Para menteri telah menugaskan UK Sport untuk melakukan “penilaian strategis awal” mengenai apakah wilayah tersebut dapat menjadi tuan rumah Olimpiade pada tahun 2040an.
Badan pendanaan akan mengkaji potensi biaya penyelenggaraan acara tersebut untuk pertama kalinya sejak London 2012, serta manfaat sosio-ekonomi dan peluang keberhasilan setiap tawaran.
Menteri Kebudayaan Lisa Nandy mengatakan pemerintah “mulai melancarkan serangan” terhadap proyek tersebut.
Namun sebagai tanggapan, juru bicara Sir Sadiq mengatakan: “London adalah ibu kota olahraga dunia dan Walikota telah secara terbuka menyatakan ambisinya agar ibu kota tersebut menjadi bagian dari Olimpiade dan Paralimpiade di masa depan.
“Sadiq percaya bahwa potensi penawaran di seluruh negeri, dengan menggunakan semua aset yang kita miliki di Inggris, termasuk Stadion London milik publik akan menghasilkan Olimpiade terbaik.
“Pemanfaatan infrastruktur kelas dunia yang ada di London akan membantu menyelenggarakan Olimpiade paling ramah lingkungan dan berkelanjutan, serta membuka peluang pertumbuhan ekonomi yang besar baik di London maupun di seluruh negeri.
“Tidak menyertakan ibu kota dalam tawaran Olimpiade akan menjadi peluang yang terlewatkan, dan berarti negara kita gagal mendapatkan manfaat penuh dari penyelenggaraan Olimpiade di Inggris.”
Sebelumnya, Nandy berkata, “Sudah terlalu lama kita diberitahu bahwa Olimpiade terlalu besar dan terlalu penting untuk diselenggarakan di wilayah utara.
“Tidak lagi.

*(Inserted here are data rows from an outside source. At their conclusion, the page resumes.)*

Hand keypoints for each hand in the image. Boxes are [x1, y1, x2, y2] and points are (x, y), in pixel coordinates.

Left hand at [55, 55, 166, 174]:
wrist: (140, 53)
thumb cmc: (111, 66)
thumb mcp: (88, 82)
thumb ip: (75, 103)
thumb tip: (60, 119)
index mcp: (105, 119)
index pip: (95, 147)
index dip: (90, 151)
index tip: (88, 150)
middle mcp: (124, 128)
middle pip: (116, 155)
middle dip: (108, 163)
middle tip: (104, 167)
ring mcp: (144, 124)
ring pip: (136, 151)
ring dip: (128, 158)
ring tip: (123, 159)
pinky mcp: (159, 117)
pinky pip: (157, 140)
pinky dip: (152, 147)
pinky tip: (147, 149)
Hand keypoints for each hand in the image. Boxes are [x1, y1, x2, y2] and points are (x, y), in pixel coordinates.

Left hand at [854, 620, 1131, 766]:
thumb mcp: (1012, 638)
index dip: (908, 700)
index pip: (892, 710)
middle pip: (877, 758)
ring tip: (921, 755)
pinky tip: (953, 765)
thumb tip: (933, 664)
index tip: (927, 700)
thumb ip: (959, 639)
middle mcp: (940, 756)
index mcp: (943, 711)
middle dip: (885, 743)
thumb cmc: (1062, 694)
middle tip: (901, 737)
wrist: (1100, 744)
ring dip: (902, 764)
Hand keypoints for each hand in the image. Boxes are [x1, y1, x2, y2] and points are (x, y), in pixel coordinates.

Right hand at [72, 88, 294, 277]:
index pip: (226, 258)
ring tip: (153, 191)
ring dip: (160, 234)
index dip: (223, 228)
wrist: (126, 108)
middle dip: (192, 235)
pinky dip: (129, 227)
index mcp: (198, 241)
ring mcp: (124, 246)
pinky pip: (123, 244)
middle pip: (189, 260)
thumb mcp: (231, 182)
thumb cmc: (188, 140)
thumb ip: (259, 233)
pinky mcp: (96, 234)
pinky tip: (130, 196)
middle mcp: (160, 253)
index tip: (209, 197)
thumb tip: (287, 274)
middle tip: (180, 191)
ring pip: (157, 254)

Ini saatnya Olimpiade tiba dan kami menunjukkan apa yang bisa kami tawarkan kepada dunia.
“Kami tahu bahwa kami dapat melakukan hal yang paling luar biasa, bukan hanya sekedar penawaran, tapi juga Olimpiade. Jadi kami memulainya dengan studi tahap pertama mengenai investasi, sumber daya, infrastruktur, transportasi yang akan kami perlukan.”
Temuan studi UK Sport akan menentukan apakah akan melanjutkan “studi kelayakan teknis” yang lebih rinci, dengan keputusan akhir mengenai tawaran apa pun berada di tangan Asosiasi Olimpiade Inggris (BOA).